Журнал любителей искусства

МАСЛЕНИЧНЫЕ ГУЛЯНЬЯ В МАРИИНСКОМ

МАСЛЕНИЧНЫЕ ГУЛЯНЬЯ В МАРИИНСКОМ

Фото Алены Кузнецовой

В Мариинском театре прошел фестиваль «Масленица»: такой же заполошный, богатый событиями, веселый и яркий, как сам праздник. В этом году главной интригой и главным героем программы стала музыка Стравинского. В пандан к Стравинскому, побочной темой проходил Сергей Рахманинов, с кантатой «Весна», и оперой «Скупой рыцарь». А в заключительном гала-концерте сошлись басы Мариинки, отдавая дань почтения великому русскому басу Федору Шаляпину.

Когда в Мариинском театре пять лет назад учредили фестиваль «Масленица», в афишу свели имеющиеся в репертуаре оперы и балеты, более-менее отвечающие избранной тематике. Разумеется, «Снегурочка», со знаменитой сценой «Проводов Масленицы». Конечно же, «Руслан и Людмила» - просто потому, что это очень русская опера, к тому же вписанная в романтизированный мир Киевской Руси. А Масленица, как известно – языческий, древний праздник, краями соприкасающийся с возникновением на Руси христианства. Ну и, само собой, пышные фокинские балеты с декорациями Бакста и Бенуа – «Петрушка» и «Жар-птица» Стравинского, «Шехеразада» Римского-Корсакова. Принцип построения масленичной недели в Мариинском в общем, сохранился: и сейчас, спустя пять лет, в афише по-прежнему красуются и «Жар-птица», и «Петрушка», и «Руслан» со «Снегурочкой», да впридачу к ним – еще и «Соловей» и «Царь Эдип» Стравинского. Костяк остался; но вот структура фестиваля, его идея, драматургия существенно изменились в лучшую сторону. Никто не скажет теперь, что «Масленица» - проходное, формальное мероприятие, со спектаклями «из подбора». Потому что к театральной части программы прибавилась мощная концертная составляющая. (хорошо, что появился Концертный зал, где параллельно происходит масса интереснейших событий). А драматургия музыкальной «Масленицы» нынче логично развивается вместе с течением масленичной недели: с ее «Встречами», «Заигрышами», «Разгулом», «Тещиными вечерками» и «Золовкиными посиделками». Благодаря фестивалю, кстати, многие стали осведомлены о том, что нужно делать и как отмечать каждый день праздничной недели. В этом году программа сложилась затейливо: каждое сочинение цепляет другое, каждый автор шлет привет своим предтечам: Стравинский – Римскому- Корсакову, Щедрин – Мусоргскому, Малер – Бетховену. Парад солистов нынешней зимой столь внушителен и представителен, что впору называть «Масленицу» зимней альтернативой летним «Звездам белых ночей»; даром, что она значительно короче «Звезд». Сергей Хачатрян, Денис Мацуев, Ферруччо Фурланетто с сольным концертом, а в финале, в Прощеное воскресенье в Питере объявился Вадим Репин, сыгравший насыщенную программу, составленную из опусов Стравинского, Бетховена и Дебюсси, в содружестве с пианистом Итамаром Голаном.

▶ [УСЛОВИЕ ЗАДАНИЯ]:
Перепишите слово в слово отрывок статьи о фестивале «Масленица» от «Журнал любителей искусства» до «басу Федору Шаляпину.» включительно.

▶ [ИСХОДНЫЕ ЗАПИСИ]:
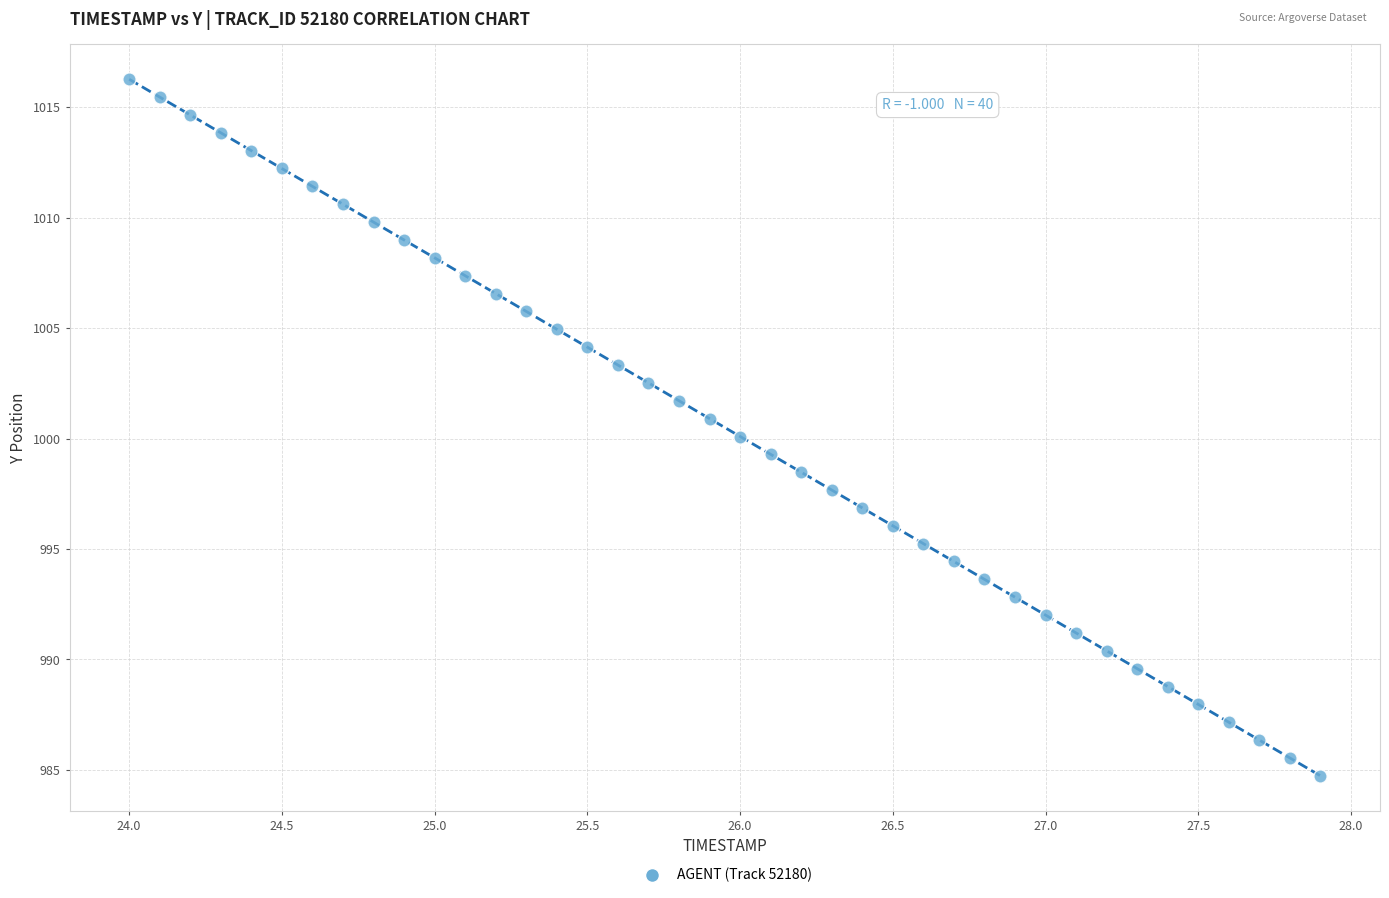

What is the range of X values (max minus min)?

3.9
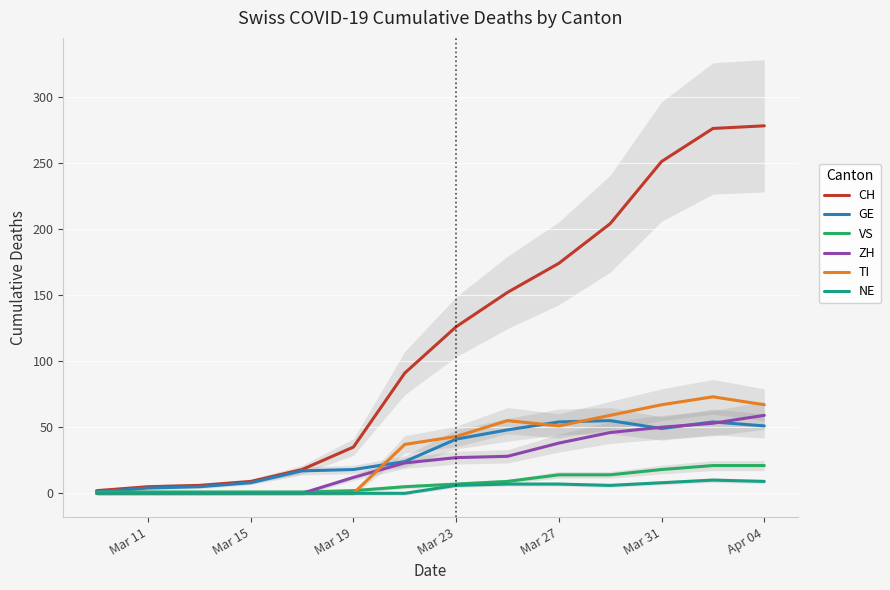

Which series has the largest total across all categories?

CH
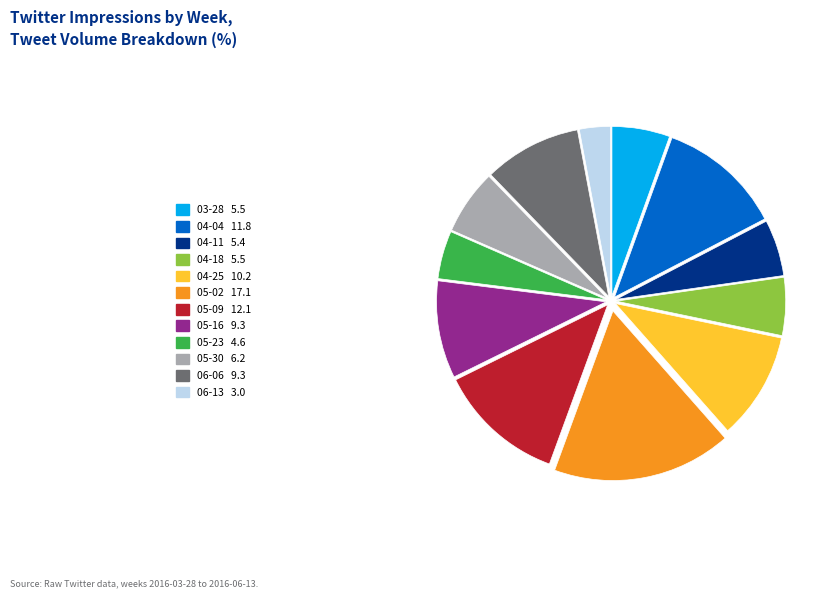

Is there a majority slice in this chart?

No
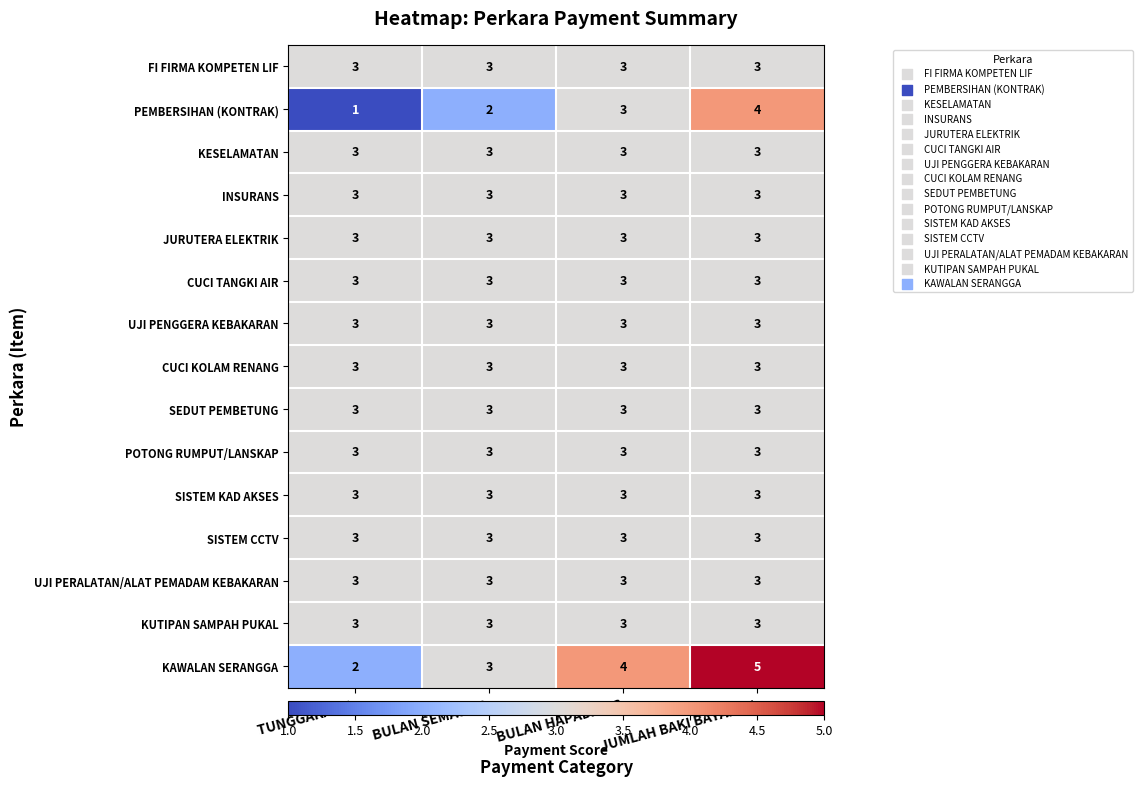

List the labels in order of KAWALAN SERANGGA value, largest first.

JUMLAH BAKI BAYARAN, BULAN HAPADAN C, BULAN SEMASA B, TUNGGAKAN A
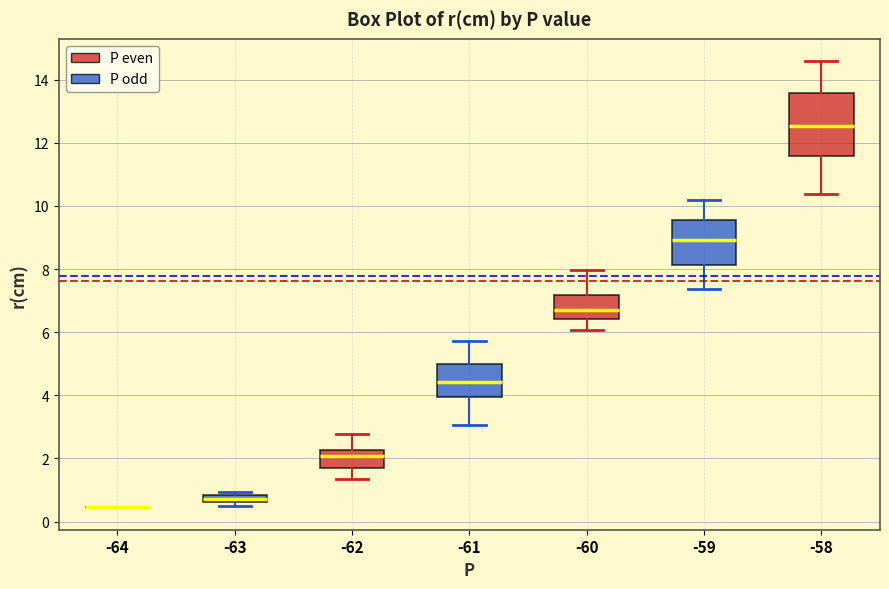

Where is the lower edge of the box at x = -63 on the y-axis? The values are not printed on the chart, so give them approximately, as read against the axis.

0.6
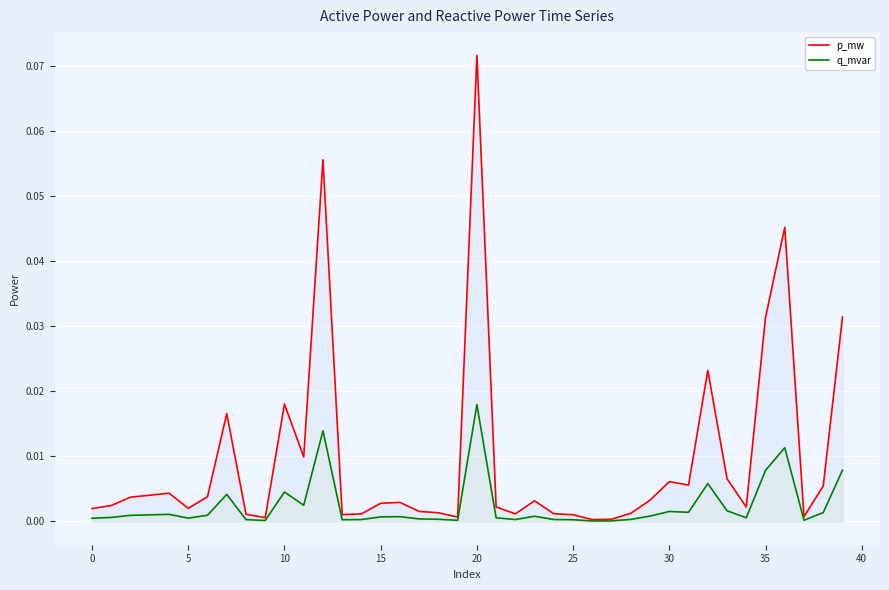

True or false: p_mw and q_mvar cross at least once.

False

▶ [РАЗБОР РЕШЕНИЯ]:
Журнал любителей искусства

МАСЛЕНИЧНЫЕ ГУЛЯНЬЯ В МАРИИНСКОМ

МАСЛЕНИЧНЫЕ ГУЛЯНЬЯ В МАРИИНСКОМ

Фото Алены Кузнецовой

В Мариинском театре прошел фестиваль «Масленица»: такой же заполошный, богатый событиями, веселый и яркий, как сам праздник. В этом году главной интригой и главным героем программы стала музыка Стравинского. В пандан к Стравинскому, побочной темой проходил Сергей Рахманинов, с кантатой «Весна», и оперой «Скупой рыцарь». А в заключительном гала-концерте сошлись басы Мариинки, отдавая дань почтения великому русскому басу Федору Шаляпину.